A major US mining company pledged on Thursday not to do business – at least for the next five years – with Twin Pines Minerals, the company set to mine a few miles from the Okefenokee Swamp.

“With respect to the mining activities of others, particularly Twin Pines, Chemours has no role in the proposed Twin Pines project in Charlton County, Georgia,” wrote Chemours spokeswoman Lisa Randall. , in an email. “We have no prior, existing or future interests to acquire, and no plans or intentions to acquire, the project or the business. We have no intentions or plans, now and in the foreseeable future (the five next ten years), to do business with Twin Pines, including purchasing from the project or any titanium produced by the project.

The announcement follows a shareholder proposal filed in November on behalf of the Felician Sisters of North America, an order of Catholic nuns. Sister Mary Jean Sliwinski, provincial sustainability coordinator, called the pledge a “good start.”

“There is a long way to go to protect the marsh; there is still a lot of work to do,” Sliwinski said in a Zoom interview from his office in Buffalo. “They are working on legislation. So I hope this helps. But this is the start of a process.

Sr. Mary Jean Sliwinski

State lawmakers are drafting a bill to protect the swamp from nearby mining. The Okefenokee Swamp is one of the largest intact freshwater wetlands in the world. More than 402,000 acres are protected in the Okefenokee National Wildlife Refuge, the largest refuge in the eastern United States and home to hundreds of plant and animal species.

Chemours also announced a new commitment to “ensure the value of Okefenokee is maintained” and made it clear that it has no plans to operate next to the refuge, according to investment adviser Green Century Management. who filed on behalf of the Felician Sisters. .

“We applaud Chemours’ commitment to protecting the Okefenokee,” said Green Century shareholder advocate Thomas Peterson. “Chemours’ decision to disavow any interest in the Twin Pines project sends an important signal: the industry-leading company says titanium mining next to the refuge is a no-start.”

Peterson said shareholders were also reassured by Chemours’ statement that its existing mine sites can meet the company’s titanium dioxide needs well into the 2030s.

Two decades ago, a similar shareholder proposal helped convince DuPont, Chemours’ predecessor, to abandon mining projects in the same area.

Twin Pines Minerals LLC, a private company, is seeking state environmental permits to mine a 740-acre area less than three miles from the Okefenokeee National Nature Preserve.
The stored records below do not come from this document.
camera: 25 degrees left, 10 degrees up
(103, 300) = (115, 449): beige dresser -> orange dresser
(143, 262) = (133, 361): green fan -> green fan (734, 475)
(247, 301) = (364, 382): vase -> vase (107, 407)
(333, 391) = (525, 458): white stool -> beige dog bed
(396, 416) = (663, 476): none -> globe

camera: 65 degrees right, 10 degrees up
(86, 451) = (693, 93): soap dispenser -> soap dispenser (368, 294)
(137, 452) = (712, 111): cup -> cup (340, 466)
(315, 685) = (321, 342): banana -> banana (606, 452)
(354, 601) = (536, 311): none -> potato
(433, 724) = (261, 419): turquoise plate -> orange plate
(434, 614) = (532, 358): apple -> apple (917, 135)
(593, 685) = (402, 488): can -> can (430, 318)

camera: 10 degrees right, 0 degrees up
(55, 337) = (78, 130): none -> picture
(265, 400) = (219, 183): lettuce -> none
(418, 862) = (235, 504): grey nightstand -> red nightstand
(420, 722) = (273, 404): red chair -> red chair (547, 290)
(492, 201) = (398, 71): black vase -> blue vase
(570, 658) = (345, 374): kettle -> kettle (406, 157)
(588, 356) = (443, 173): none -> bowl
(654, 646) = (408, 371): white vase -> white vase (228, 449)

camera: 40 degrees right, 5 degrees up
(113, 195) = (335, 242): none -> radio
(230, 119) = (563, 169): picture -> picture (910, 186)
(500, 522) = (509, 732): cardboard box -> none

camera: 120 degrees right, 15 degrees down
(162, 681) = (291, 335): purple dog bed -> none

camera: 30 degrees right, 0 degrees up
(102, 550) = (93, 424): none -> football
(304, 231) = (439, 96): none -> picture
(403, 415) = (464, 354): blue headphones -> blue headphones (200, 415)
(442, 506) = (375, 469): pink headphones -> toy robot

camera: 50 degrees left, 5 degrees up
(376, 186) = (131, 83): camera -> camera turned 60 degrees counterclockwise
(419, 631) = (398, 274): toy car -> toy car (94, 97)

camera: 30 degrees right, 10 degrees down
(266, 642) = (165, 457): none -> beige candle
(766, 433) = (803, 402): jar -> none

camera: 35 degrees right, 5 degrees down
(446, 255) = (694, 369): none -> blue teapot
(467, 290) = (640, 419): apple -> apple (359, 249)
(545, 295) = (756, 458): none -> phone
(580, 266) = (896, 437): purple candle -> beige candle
Forty conservation organizations have banded together to form the Okefenokee Protection Alliance, which is urging the Georgia Division of Environmental Protection to deny Twin Pines the five permits needed to proceed. Their main concern is that mining so close to the edge of the swamp, especially on an area of ​​ancient sand dunes called Trail Ridge, risks disrupting the flow of water into and out of the swamp. As Green Century’s proposal indicates, disturbing the hydrology of the marsh risks reducing its biodiversity. It could also increase the risk of forest fires and the release of the 95 million metric tons of carbon dioxide stored in its peat.

More than 100,000 public comments have been filed with state and federal governments opposing the Twin Pines project, and more than 100 religious leaders from across Georgia have declared their opposition, as has a bipartisan group of government officials. state and federal officials, including Bruce Babbitt, Secretary of the Interior. under President Bill Clinton, and Hank Paulson, Secretary of the Treasury under President George W. Bush.

State Rep. Ron Stephens, a Republican from Savannah, indicated he is co-sponsoring a bill he says will be introduced next week to ban mining on Trail Ridge.

The Bill “would prohibit the Director of the Environmental Protection Division of the Department of Natural Resources from issuing, amending or renewing any permit or accepting any bond to conduct surface mining operations on the geologic feature known as the Trail Ridge between St. Marys and Satilla Rivers,” reads a draft.

Twin Pines has vowed to continue seeking permission to mine.

“We are not accountable to the shareholders of a Pennsylvania-based mutual fund, we are accountable to the Georgia Environmental Protection Division,” wrote Steve Ingle, CEO of Alabama-based Twin Pines. , in an emailed statement. (The mutual fund is based in Boston; the Felician Sisters are based in Beaver Falls, Pennsylvania.) “We have no affiliation with Chemours and have never been approached to sell the mine to them. We have many customers to whom we have supplied minerals in the past and we look forward to doing business with them when the time comes. We also look forward to protecting the Okefenokee using highly advanced and responsible mining methods and providing hundreds of well-paying jobs to the people of Charlton County and South Georgia.

An aerial view of the Twin Pines Minerals staging area in Charlton County. Credit: Photo by Joseph Kelly

Green Century withdraws its shareholder proposal in exchange for the public announcement of Chemours’ commitments to protect the Okefenokee.

But Sliwinsky said the sisters aren’t moving away completely. The swamp is “absolutely” in their prayers.

“(We think about it) all the time,” she said. “If we can add our voice, we certainly will.”